# Task directions:
Go through the entries below and work out how many lines include "ديراج"; give only that number.

Dataset entries
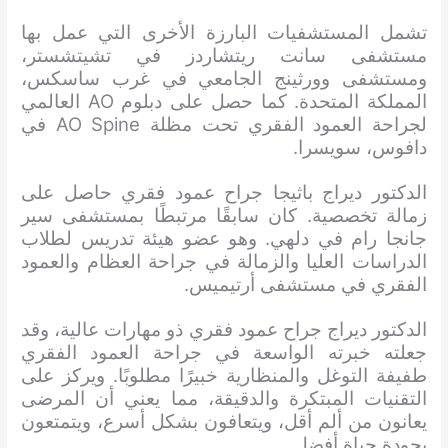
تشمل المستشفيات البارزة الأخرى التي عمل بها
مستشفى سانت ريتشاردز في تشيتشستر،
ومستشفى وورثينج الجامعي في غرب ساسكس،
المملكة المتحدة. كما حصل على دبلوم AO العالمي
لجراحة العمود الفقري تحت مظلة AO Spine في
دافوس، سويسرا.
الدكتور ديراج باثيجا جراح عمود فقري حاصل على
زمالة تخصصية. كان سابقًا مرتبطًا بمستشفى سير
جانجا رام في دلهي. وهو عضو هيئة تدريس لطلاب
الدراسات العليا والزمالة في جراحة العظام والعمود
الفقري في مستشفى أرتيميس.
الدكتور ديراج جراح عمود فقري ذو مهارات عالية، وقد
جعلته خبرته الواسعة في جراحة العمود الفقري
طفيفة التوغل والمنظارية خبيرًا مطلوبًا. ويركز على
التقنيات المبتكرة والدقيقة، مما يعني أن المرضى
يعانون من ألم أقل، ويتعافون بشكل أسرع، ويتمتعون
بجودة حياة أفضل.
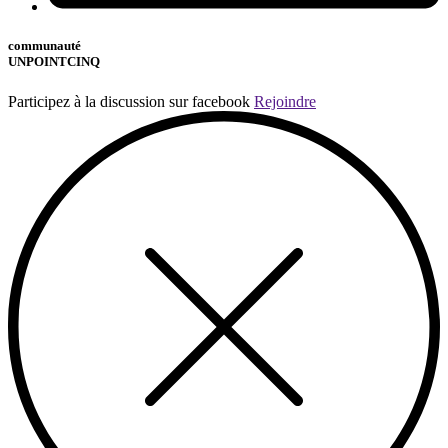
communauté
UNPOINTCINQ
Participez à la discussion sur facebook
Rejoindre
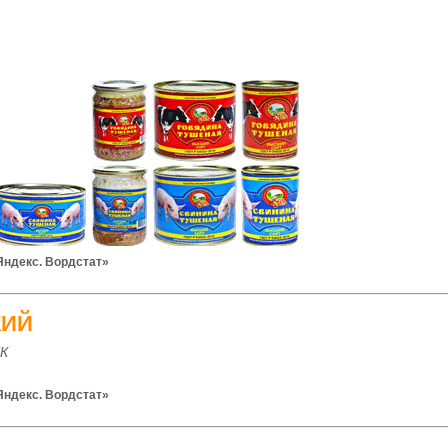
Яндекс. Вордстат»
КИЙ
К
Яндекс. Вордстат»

--

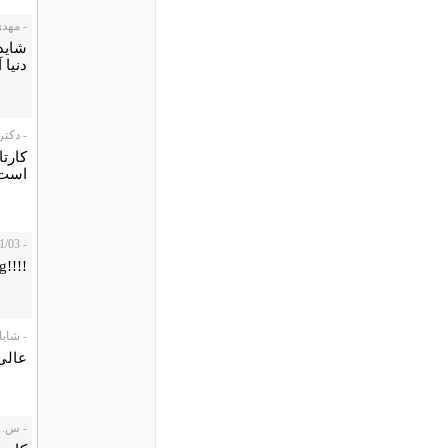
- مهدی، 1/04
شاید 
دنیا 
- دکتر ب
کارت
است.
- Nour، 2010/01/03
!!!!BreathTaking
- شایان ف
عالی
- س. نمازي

# Solved problem:
2